Start of SOURCE

Why Maintenance Is Important
Maintaining your fleet is essential in preventing problems. By incorporating these heavy equipment maintenance tips, your company will reap many benefits, including:
- Fewer breakdowns
- Minimized downtime
- Longer equipment life
- Safer working conditions
- Improved productivity
Think of maintenance not as a dreaded chore but as a way of improving your company's productivity and operations. Keeping up with heavy equipment requires diligence in cleaning and care to maximize the benefits your business sees.
Tips for Heavy Equipment Maintenance
With construction equipment, you cannot put off maintenance chores if you want to be proactive. But conducting preventative maintenance is only one part of the picture. For a fully realized upkeep schedule, your company needs to embrace as many of these construction equipment maintenance tips as possible. Doing so will help keep your fleet in prime condition and ready to tackle any task without breaking down.
1. Prevent Problems With Scheduled Maintenance
Preventative maintenance will do more to help your projects finish on time than making repairs once a part fails. Look up routine maintenance schedules for the equipment brand, and create your preventative program around those numbers.
When you're conducting maintenance to prevent problems, you'll replace parts before they reach their full lifespan. At first, the extra service and additional components you use may seem like a waste. Stick with it though — this type of maintenance offers several benefits. You'll lower the chances of your equipment breaking down from components running until failure. Because you'll save productivity and reduce downtime from unexpected breakdowns, you'll eventually save money by scheduling regular service for your fleet.
Preventing problems through proactive service schedules will ensure that your equipment operates at its best. Fuel efficiency will remain high. The machinery will also perform better without the wear caused by neglect.
Routine maintenance includes chores such as checking the oil levels and airing up the tires. These tasks prevent problems such as low oil levels and poor tire pressure. Preventative maintenance goes a step beyond these chores and examines the systems in your construction equipment for signs of wear. Any parts that appear to have severe defects developing will get replaced to preserve the peak productivity of the machine and your business.
2. Use Checklists
Even if your maintenance workers are long-standing employees, they may not know how to conduct preventative inspections or repair certain heavy equipment brands. To keep workers, new and seasoned, from missing important parts during an evaluation, create checklists designed for each machine. Include in the list all the systems the inspector must look over to ensure he misses nothing in his review.
To save time, consider combining cleaning routines with inspection checklists. To thoroughly clean construction equipment, a worker must get deep into the nooks and crannies of the machine, giving the individual a perfect chance to run through a visual inspection of the operating systems.
Not all inspections can happen by just looking at the machine though. Encourage operators to fill out checklists if they notice anything unusual about their vehicles during operation, from strange sounds to sluggish performance and anything in between. Operators have the luxury of evaluating the equipment during use, making them invaluable members of your maintenance team.
3. Train Operators
Operators have training in using heavy machinery, and they often have experience with a specific brand. Because the operators use these machines regularly, they're the front line of identifying problems with their machines' systems.

End of SOURCE

INSTRUCTION 1: Report how many lines of the records contain the string "appoggiatura". Give only the number.
The text and the records come from unrelated sources.

Start of ENTRIES SUPPLIED

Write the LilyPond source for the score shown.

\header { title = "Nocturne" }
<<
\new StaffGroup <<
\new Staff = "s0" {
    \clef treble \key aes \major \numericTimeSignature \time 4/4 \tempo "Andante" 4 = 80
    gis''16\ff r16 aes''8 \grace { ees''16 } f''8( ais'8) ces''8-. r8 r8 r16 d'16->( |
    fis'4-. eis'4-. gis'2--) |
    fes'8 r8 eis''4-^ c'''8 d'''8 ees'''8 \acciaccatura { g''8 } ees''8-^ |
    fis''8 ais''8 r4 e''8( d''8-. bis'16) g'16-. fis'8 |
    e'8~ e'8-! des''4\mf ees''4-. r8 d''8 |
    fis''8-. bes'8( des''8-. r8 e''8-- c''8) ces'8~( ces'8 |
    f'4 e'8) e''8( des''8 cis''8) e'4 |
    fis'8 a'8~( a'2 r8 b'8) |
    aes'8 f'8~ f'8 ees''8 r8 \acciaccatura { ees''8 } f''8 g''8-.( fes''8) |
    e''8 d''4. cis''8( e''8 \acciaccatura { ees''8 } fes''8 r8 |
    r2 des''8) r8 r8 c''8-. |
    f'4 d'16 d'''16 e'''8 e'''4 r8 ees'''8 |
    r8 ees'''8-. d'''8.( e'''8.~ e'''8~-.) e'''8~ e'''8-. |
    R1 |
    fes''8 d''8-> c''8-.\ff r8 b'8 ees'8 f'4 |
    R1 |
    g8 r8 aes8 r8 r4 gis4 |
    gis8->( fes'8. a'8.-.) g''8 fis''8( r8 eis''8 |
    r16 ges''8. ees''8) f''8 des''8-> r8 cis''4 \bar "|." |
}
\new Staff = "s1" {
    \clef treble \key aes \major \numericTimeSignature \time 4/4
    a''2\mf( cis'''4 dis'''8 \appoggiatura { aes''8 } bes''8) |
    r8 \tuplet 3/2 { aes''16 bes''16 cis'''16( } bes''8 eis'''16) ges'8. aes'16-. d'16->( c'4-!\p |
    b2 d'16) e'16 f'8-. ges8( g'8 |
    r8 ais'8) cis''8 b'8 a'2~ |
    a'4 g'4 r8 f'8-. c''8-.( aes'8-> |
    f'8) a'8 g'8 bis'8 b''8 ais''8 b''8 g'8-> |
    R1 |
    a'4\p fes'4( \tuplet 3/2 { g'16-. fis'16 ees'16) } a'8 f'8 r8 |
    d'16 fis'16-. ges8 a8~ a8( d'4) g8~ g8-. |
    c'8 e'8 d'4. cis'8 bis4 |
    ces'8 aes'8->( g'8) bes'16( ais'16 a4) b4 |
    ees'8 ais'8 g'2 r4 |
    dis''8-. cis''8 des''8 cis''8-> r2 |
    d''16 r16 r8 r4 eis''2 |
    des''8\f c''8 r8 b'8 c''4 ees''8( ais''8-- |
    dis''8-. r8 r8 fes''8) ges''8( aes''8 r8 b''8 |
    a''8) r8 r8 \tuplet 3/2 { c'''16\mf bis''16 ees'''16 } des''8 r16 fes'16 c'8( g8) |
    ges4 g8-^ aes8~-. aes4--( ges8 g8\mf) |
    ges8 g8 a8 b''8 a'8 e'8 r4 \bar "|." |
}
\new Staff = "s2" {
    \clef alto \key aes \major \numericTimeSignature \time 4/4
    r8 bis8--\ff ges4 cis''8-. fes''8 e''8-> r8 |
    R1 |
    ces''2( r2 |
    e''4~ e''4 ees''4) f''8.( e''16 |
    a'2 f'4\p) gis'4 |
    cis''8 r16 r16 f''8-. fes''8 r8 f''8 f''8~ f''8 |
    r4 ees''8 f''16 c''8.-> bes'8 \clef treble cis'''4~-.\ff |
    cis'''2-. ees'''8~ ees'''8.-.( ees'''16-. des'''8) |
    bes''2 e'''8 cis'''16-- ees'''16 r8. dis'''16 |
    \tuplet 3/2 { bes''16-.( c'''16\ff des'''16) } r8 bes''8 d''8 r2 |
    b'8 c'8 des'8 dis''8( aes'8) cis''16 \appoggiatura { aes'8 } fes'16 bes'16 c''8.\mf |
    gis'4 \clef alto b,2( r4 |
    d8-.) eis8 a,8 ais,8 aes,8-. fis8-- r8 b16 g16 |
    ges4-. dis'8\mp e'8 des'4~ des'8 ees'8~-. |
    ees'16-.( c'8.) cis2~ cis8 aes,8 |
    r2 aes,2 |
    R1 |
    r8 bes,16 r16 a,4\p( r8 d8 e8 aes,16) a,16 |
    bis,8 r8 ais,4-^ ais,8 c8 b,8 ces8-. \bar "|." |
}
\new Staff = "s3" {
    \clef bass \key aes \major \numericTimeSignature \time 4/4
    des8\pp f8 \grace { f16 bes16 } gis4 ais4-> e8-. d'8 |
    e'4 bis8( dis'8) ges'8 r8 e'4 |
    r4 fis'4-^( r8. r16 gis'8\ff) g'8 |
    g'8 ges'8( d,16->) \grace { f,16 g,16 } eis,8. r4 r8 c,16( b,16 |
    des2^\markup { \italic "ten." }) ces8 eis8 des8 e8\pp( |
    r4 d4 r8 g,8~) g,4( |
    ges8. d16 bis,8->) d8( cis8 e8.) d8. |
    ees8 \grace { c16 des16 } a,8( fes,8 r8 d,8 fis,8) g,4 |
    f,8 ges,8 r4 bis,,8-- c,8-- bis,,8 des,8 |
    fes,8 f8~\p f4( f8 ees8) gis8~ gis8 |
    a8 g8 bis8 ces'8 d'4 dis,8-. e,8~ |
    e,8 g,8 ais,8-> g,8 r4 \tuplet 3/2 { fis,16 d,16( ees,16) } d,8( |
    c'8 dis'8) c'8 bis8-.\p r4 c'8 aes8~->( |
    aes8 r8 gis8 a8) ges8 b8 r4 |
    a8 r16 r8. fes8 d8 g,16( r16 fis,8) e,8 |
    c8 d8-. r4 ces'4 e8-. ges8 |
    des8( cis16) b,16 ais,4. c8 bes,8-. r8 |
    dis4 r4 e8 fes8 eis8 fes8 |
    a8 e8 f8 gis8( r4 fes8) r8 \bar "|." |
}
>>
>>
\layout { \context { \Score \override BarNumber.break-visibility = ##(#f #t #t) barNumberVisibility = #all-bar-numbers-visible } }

End of ENTRIES SUPPLIED

INSTRUCTION 2: To save time, what does the heavy equipment maintenance text suggest combining?

ANSWER 1: 2

ANSWER 2: It suggests combining cleaning routines with inspection checklists.